====== Data shown ======

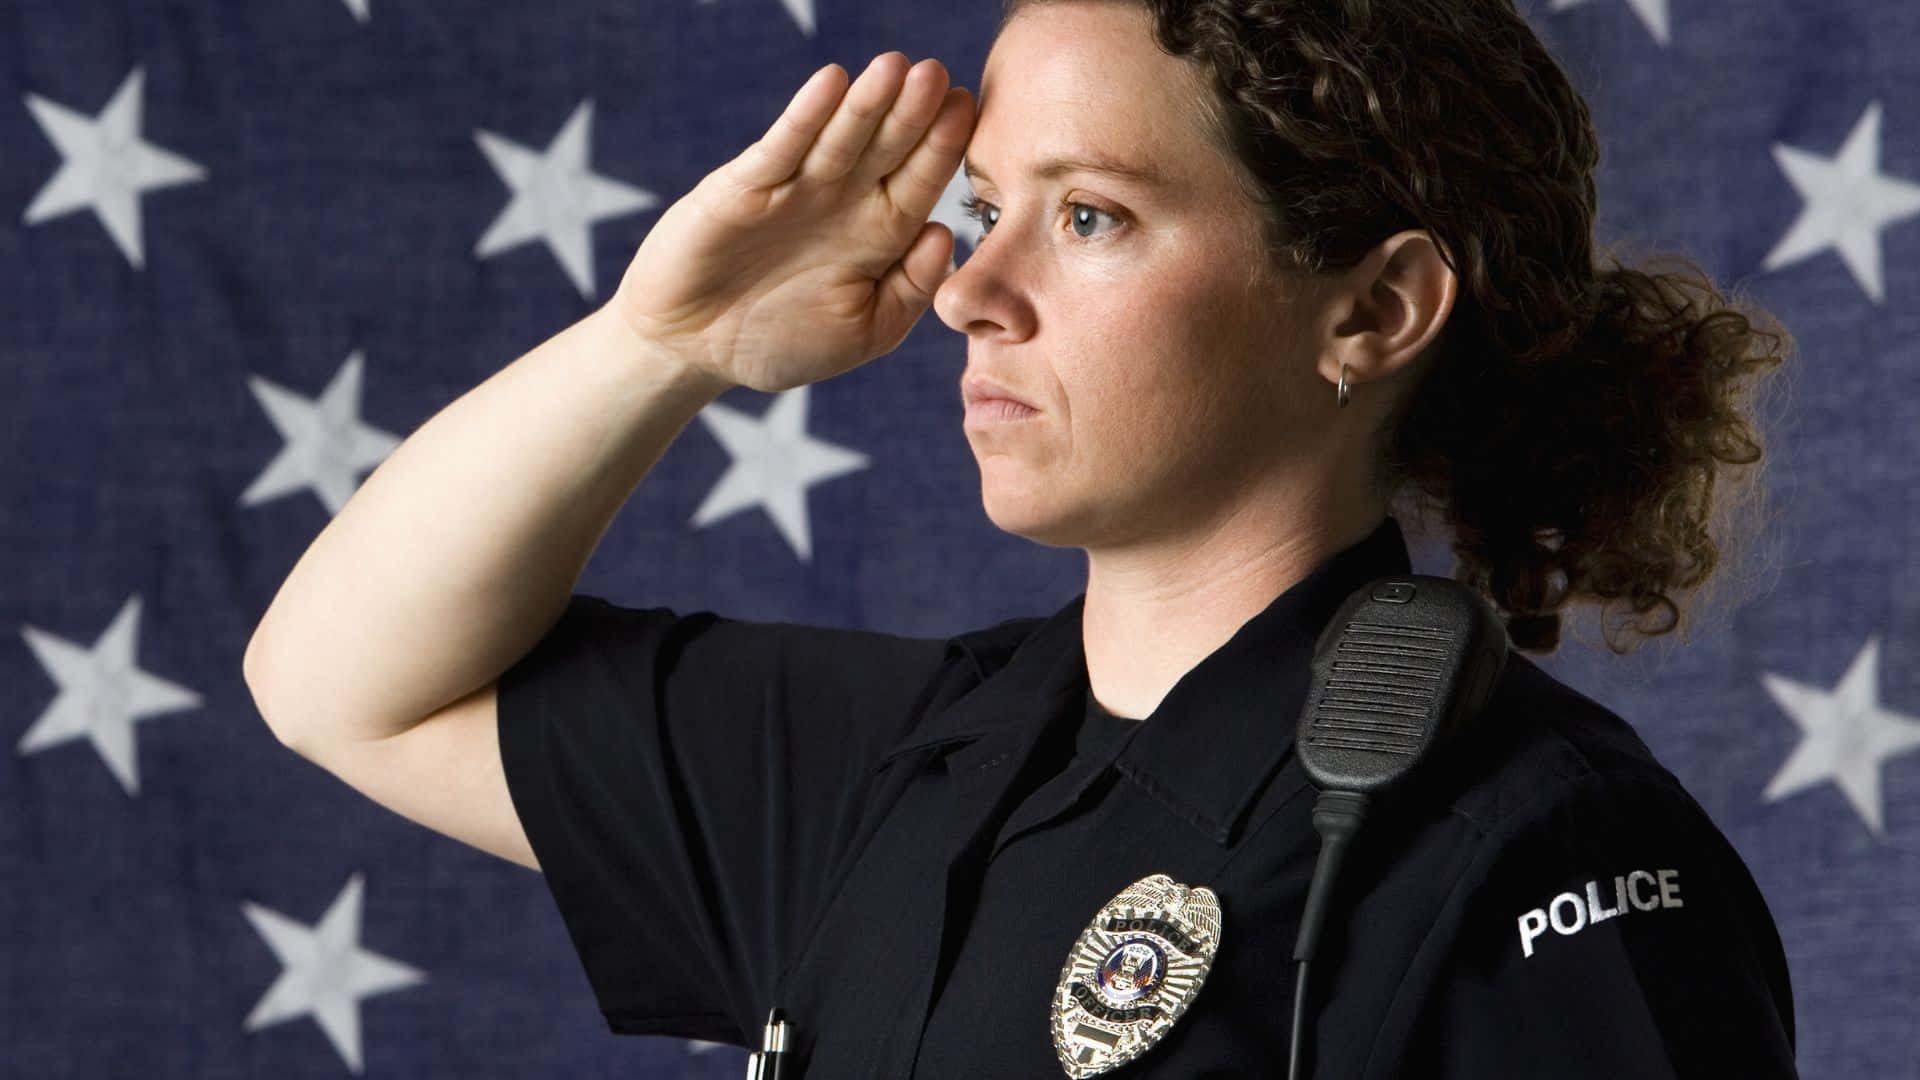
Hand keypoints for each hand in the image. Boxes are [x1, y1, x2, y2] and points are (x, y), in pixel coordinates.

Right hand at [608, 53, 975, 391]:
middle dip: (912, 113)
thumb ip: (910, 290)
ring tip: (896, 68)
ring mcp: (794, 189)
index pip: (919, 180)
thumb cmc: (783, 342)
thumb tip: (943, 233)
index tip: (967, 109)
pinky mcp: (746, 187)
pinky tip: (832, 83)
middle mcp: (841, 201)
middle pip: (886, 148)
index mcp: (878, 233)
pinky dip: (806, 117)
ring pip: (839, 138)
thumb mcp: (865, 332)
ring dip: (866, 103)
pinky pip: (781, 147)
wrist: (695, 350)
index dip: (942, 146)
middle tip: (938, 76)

======
====== Data shown ======

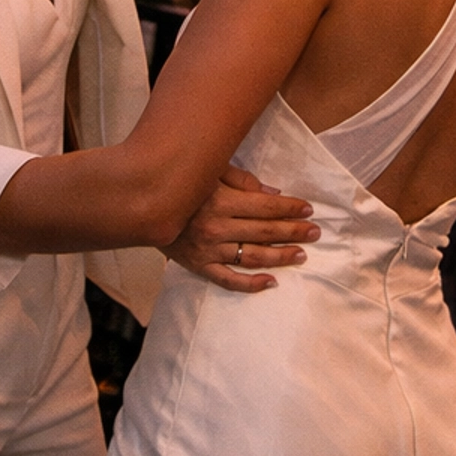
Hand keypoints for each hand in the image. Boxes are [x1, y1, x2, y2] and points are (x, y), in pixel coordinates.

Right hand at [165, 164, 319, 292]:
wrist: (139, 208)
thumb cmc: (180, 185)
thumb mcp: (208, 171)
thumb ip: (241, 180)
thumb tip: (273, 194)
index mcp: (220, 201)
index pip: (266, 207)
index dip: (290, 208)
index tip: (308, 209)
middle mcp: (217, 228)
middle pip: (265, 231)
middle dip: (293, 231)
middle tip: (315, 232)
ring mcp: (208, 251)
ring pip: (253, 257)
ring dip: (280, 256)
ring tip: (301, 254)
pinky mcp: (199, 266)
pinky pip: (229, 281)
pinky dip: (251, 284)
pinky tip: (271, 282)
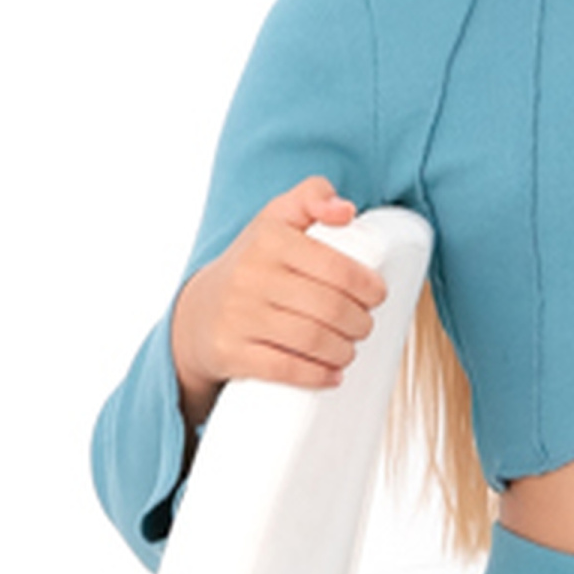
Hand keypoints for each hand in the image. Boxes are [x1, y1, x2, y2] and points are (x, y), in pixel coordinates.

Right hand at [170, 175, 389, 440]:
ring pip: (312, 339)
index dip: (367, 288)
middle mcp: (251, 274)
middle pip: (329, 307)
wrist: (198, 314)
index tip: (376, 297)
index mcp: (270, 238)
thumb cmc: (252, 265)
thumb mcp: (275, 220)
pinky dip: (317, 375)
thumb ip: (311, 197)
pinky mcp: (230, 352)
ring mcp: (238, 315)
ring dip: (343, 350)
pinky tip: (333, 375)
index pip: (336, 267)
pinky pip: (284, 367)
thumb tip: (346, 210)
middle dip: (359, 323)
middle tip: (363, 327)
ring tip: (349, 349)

======

What you are asked to do →
Using the records above, return word for word the lines that begin at the one containing "ring mcp: (208, 251)" and end at the one containing "ring tip: (349, 349)", both of them included and no pictures.

Answer section →
ring mcp: (208, 251)
ring pip: (253, 257)
ring dip: (280, 256)
ring tip: (301, 254)
pinky mcp: (199, 266)
pinky pip: (229, 281)
pinky dip: (251, 284)
pinky tip: (271, 282)
Hand keypoints for each hand in the image. Boxes are [x1, y1, x2, y2] and points are (x, y), in pixel coordinates.

Right hand at [170, 175, 389, 440]:
ring pip: (312, 339)
index dip: (367, 288)
middle mcp: (251, 274)
middle pip: (329, 307)
wrist: (198, 314)
index tip: (376, 297)
index mcp: (270, 238)
thumb cmc: (252, 265)
thumb mcp: (275, 220)
pinky dip: (317, 375)
thumb ip: (311, 197)
pinky mcp: (230, 352)
ring mcp: (238, 315)
ring dip: (343, 350)
pinky tip: (333, 375)
index pip: (336, 267)
pinky pip: (284, 367)
thumb tip: (346, 210)
middle dip: (359, 323)
middle tip: (363, 327)
ring tip: (349, 349)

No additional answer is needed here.